Shmoop finds it unbearably sad—give us a minute—that Ezra dies just after he decides to rededicate himself to a new way of living his emotional life. He had so much hope. That's why this play is a tragedy. He's Christine's murder victim, but ultimately he's a victim of his own personal flaw. A fatal flaw, to be sure.
My Girl
We've seen in Lavinia's character analysis how much she wanted Daddy to herself. We learn in Act 3 that Ezra was totally in on it, and we learn why.

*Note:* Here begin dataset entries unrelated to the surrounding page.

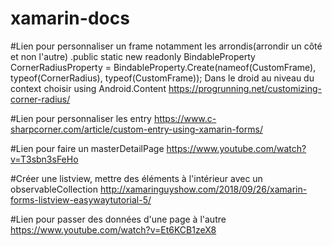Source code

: # xamarin-docs
#Lien pour personnaliser un frame notamment les arrondis(arrondir un côté et non l'autre)
    .public static new readonly BindableProperty CornerRadiusProperty = BindableProperty.Create(nameof(CustomFrame), typeof(CornerRadius), typeof(CustomFrame));
    Dans le droid au niveau du context choisir    using Android.Content
https://progrunning.net/customizing-corner-radius/ 


#Lien pour personnaliser les entry
https://www.c-sharpcorner.com/article/custom-entry-using-xamarin-forms/

#Lien pour faire un masterDetailPage
https://www.youtube.com/watch?v=T3sbn3sFeHo

#Créer une listview, mettre des éléments à l'intérieur avec un observableCollection http://xamaringuyshow.com/2018/09/26/xamarin-forms-listview-easywaytutorial-5/

#Lien pour passer des données d'une page à l'autre https://www.youtube.com/watch?v=Et6KCB1zeX8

MANNON: When I came back you had turned to your new baby, Orin. I was hardly alive for you anymore. I saw that. I tried not to hate Orin. I turned to Vinnie, but a daughter's not a wife. That's […] why I became a judge and a mayor and such vain truck, and why folks in town look on me as so able! Ha! Able for what? Not for what I wanted most in life! Not for your love!
Ezra looked for love and admiration from Lavinia and got it, but it wasn't enough to fill the empty space left by his wife's indifference to him. When Ezra gets home from the war, Lavinia's all over him with hugs and kisses, but he's looking a little embarrassed and uneasy about it in front of Christine. We know now that it's because he wants to put that love back where it belongs, with his wife, so all that affection from Lavinia starts seeming a little uncomfortable.
Ezra's gone before any other major character in the play, and yet he still manages to have huge power over others. His memory literally haunts everybody, whether he's actually there or not. In fact, he seems to affect people more strongly after he's dead. He looks down from his portrait in the library and knows all. And the family dynamics he created keep rolling right along.